There are five CI/CD pipelines located under the [cloudbuild](cloudbuild) directory:

1. `pr-checks.yaml` - runs pre-commit checks and unit tests on the custom KFP components, and checks that the ML pipelines (training and prediction) can compile.
2. `e2e-test.yaml` - copies the "assets" folders to the chosen GCS destination (versioned by git commit hash - see below) and runs end-to-end tests of the training and prediction pipeline.
3. `release.yaml` - Compiles the training and prediction pipelines, and copies the compiled pipelines, along with their respective `assets` directories, to Google Cloud Storage in the build / CI/CD environment. The Google Cloud Storage destination is namespaced using the git tag (see below). Following this, the E2E tests are run on the new compiled pipelines.

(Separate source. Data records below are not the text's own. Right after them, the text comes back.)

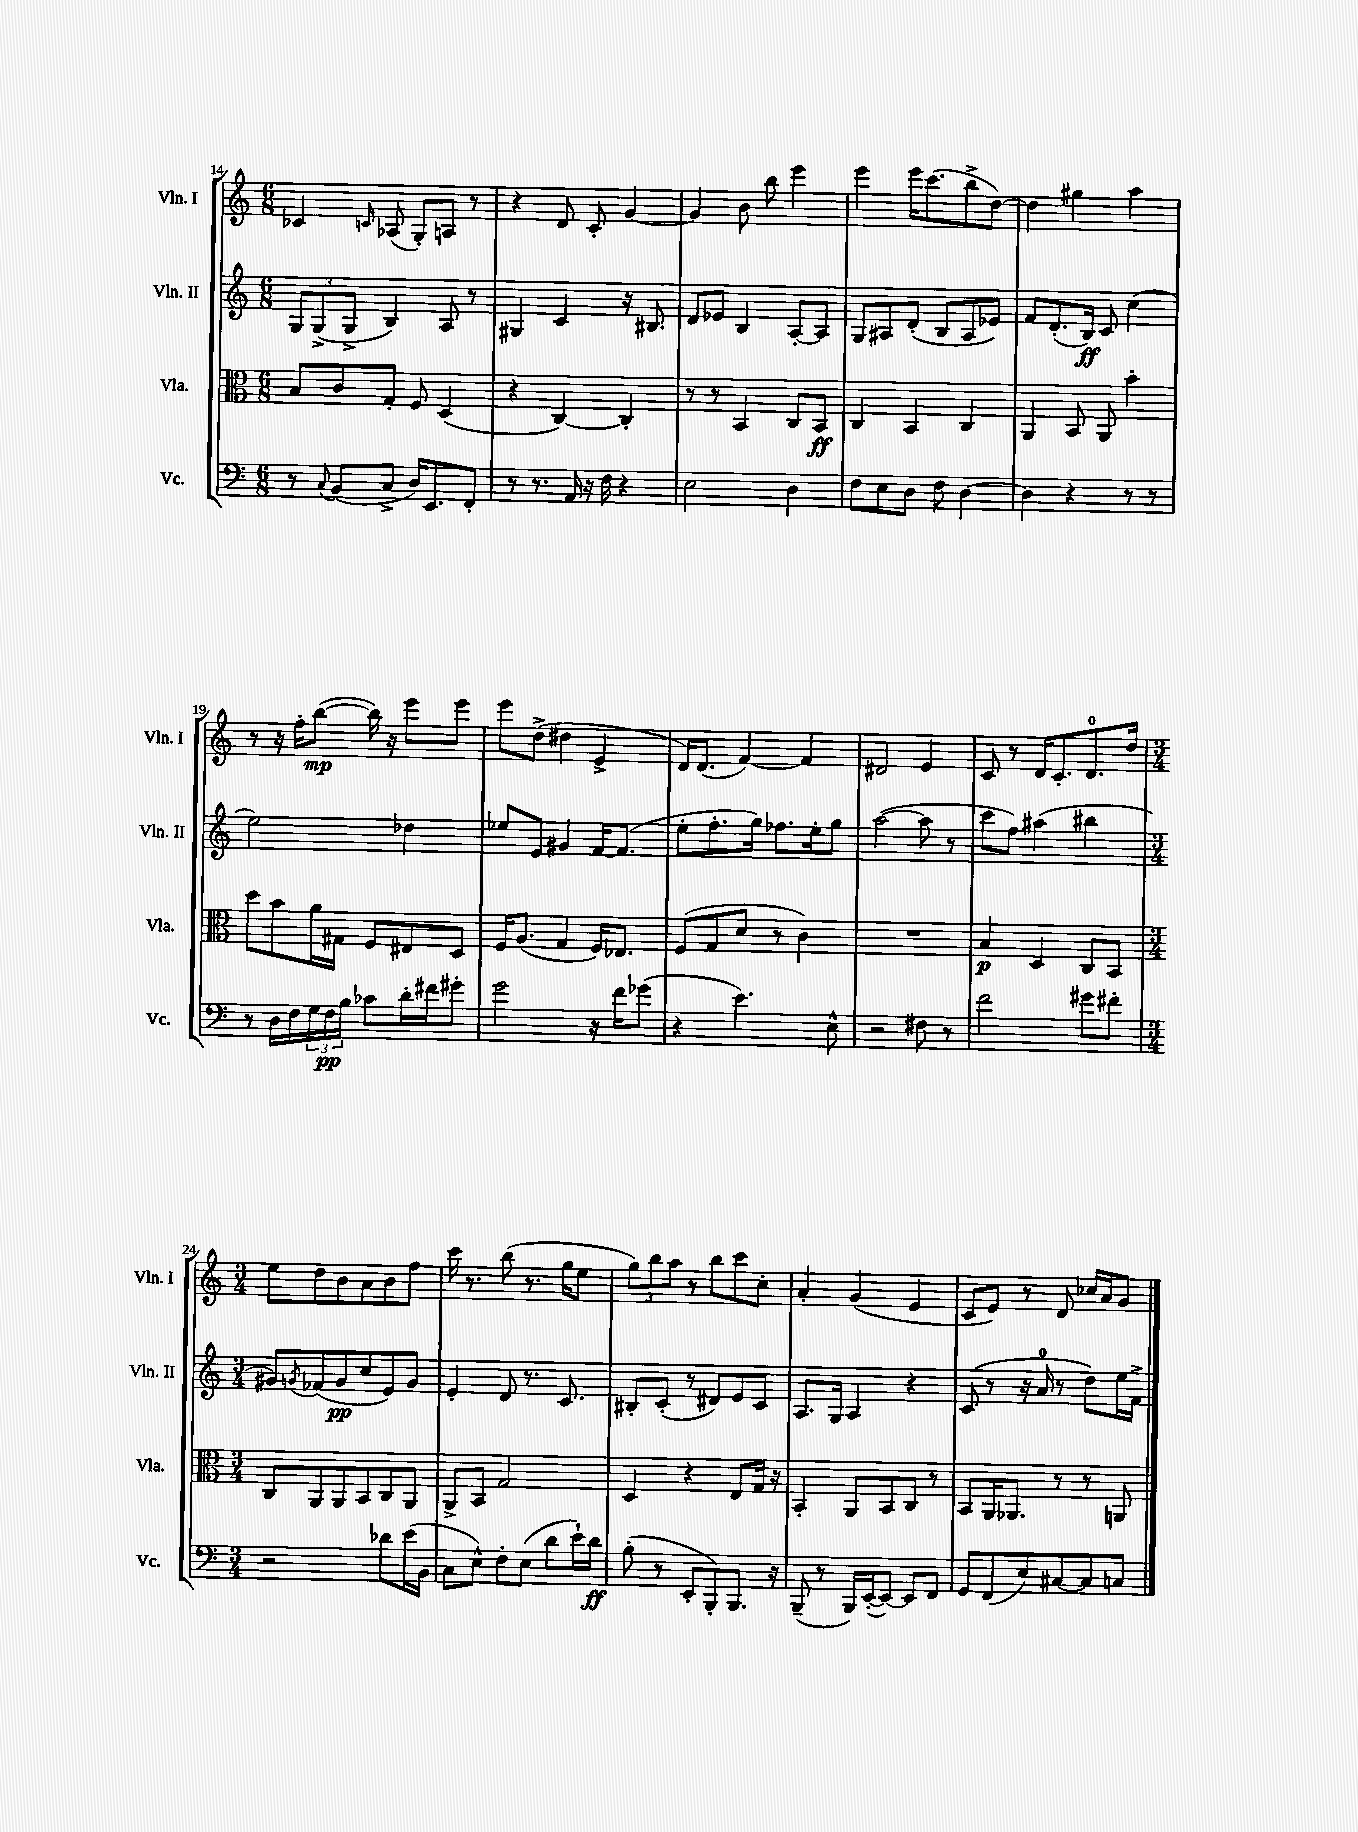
<<
\new StaffGroup <<
\new Staff = "s0" \with { instrumentName = "Vln. I" shortInstrumentName = "Vln. I" } {
    \clef treble \key c \major \numericTimeSignature \time 6/8
    ces'4 \grace { c'16 } aes8( g8-.) a8 r8 |
    r4 d'8 c'8-. g'4~ |
    g'4 b'8 b''8 e'''4 |
    e'''4 e'''16 c'''8.( b''8-> d''8~) |
    d''4 gis''4 a''4 |
    r8 r16 f''16-. b''8~\mp( b''16) r16 e'''8 e'''8 |
    e'''8 d''8->( dis''4 e'4-> |
    d'16) d'8.( f'4~) f'4 |
    dis'2 e'4 |
    c'8 r8 d'16 c'8.-. d'8.-0 d''16 |
    \numericTimeSignature \time 3/4 e''8 d''8 b'8 a'8 b'8 f''8 |
    c'''16 r8. b''8( r8. g''16 e''8 |
    \tuplet 3/2 { g''8) b''8 a''8 } r8 b''8 c'''8 c''8-. |
    a'4-. g'4( e'4 |
    c'8 e'8) r8 d'8 ces''16 a'16 g'8 \bar "|." |
}
\new Staff = "s1" \with { instrumentName = "Vln. II" shortInstrumentName = "Vln. II" } {
    \clef treble \key c \major \numericTimeSignature \time 6/8
    \tuplet 3/2 { g8 g8->( g8-> } b4) a8 r8 |
    gis4 c'4 r16 bis8. |
    d'8 ees'8 b4 a8~-. a8 |
    g8 ais8 d'8-.( b8 ais8 ees'8) |
    f'8 d'8.-.( b16\ff) c'8 c''4( |
    e''2) des''4 |
    ees''8 e'8 gis'4 f'16~ f'8.( |
    e''8-. f''8.-. g''16) fes''8. e''16-. g''8 |
    a''2~( a''8 r8 |
    c'''8 f''8) ais''4( bis''4 |
    \numericTimeSignature \time 3/4 gis'8) \acciaccatura { g'8 } fes'8( g'8\pp c''8 e'8) g'8 |
    e'4-. d'8 r8. c'8. |
    bis8-. c'8-.( r8 dis'8) e'8 c'8 |
    a8. g16 a4 r4 |
    c'8( r8 r16 a'16-0 r8 d''8) e''16 f'16-> \bar "|." |
}
\new Staff = "s2" \with { instrumentName = "Vla." shortInstrumentName = "Vla." } {
    \clef alto \key c \major \numericTimeSignature \time 6/8
    b8 c'8 g8-. f8 d4( |
    r4 c4~) c4-. |
    r8 r8 b,4 c8 b,8\ff |
    c4 b,4 c4 |
    a,4 b,8 a,8 b'4-. |
    d''8 b'8 a'16 gis16 f8 eis8 d8 |
    f16 a8.( g4 f16) ees8. |
    f8( g8 d'8 r8 c'4) |
    R2. |
    b4\p d4 c8 b,8 |
    \numericTimeSignature \time 3/4 c8 a,8 a,8 b,8 c8 a,8 |
    a,8-> b,8 g2 |
    d4 r4 e8 g16 r16 |
    b,4-. a,8 b,8 c8 r8 |
    b,8 a,16 aes,8. r8 r8 a,8 \bar "|." |
}
\new Staff = "s3" \with { instrumentName = "Vc." shortInstrumentName = "Vc." } {
    \clef bass \key c \major \numericTimeSignature \time 6/8
    r8 \appoggiatura { c8 } b,8( c8-> d16) e,8. f,8-. |
    r8 r8. a,16 r16 f16 r4 |
    e2 d4 |
    f8 e8 d8 f8 d4~ |
    d4 r4 r8 r8 |
    r8 d16 f16 \tuplet 3/2 { g16 f16\pp b16 } ces'8 d'16-. fis'16 gis'8-. |
    g'2 r16 f'16 ges'8( |
    r4 e'4.) e8-^ |
    r2 fis8 r8 |
    f'2 gis'8 fis'8-. |
    \numericTimeSignature \time 3/4 r2 des'8 e'16( b,16 |
    c8 e8-^) f8-. e8( d'8 e'16-!) d'16\ff |
    b8-.( r8 e,8-. b,,8-.) b,,8. r16 |
    b,,8--( r8 b,,16) e,16~-.( e,8~) e,8 f,8 |
    g,8 f,8( e8) cis8~ cis8 c8 \bar "|." |
}
>>
>>
\layout { \context { \Score currentBarNumber = #14 } }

Below is a diagram of how the files are published in each environment in the `e2e-test.yaml` and `release.yaml` pipelines:

```
. <-- GCS directory set by _PIPELINE_PUBLISH_GCS_PATH
└── TAG_NAME or GIT COMMIT HASH <-- Git tag used for the release (release.yaml) OR git commit hash (e2e-test.yaml)
    ├── prediction
    │   ├── assets
    │   │   └── some_useful_file.json
    │   └── prediction.json   <-- compiled prediction pipeline
    └── training
        ├── assets
        │   └── training_task.py
        └── training.json   <-- compiled training pipeline
```

4. `terraform-plan.yaml` - Checks the Terraform configuration under `terraform/envs/<env>` (e.g. `terraform/envs/test`), and produces a summary of any proposed changes that will be applied on merge to the main branch.
5. `terraform-apply.yaml` - Applies the Terraform configuration under `terraform/envs/<env>` (e.g. `terraform/envs/test`).

For more details on setting up CI/CD, see the [separate README](cloudbuild/README.md).

For a full walkthrough of the journey from changing the ML pipeline code to having it scheduled and running in production, please see the guide [here](docs/PRODUCTION.md).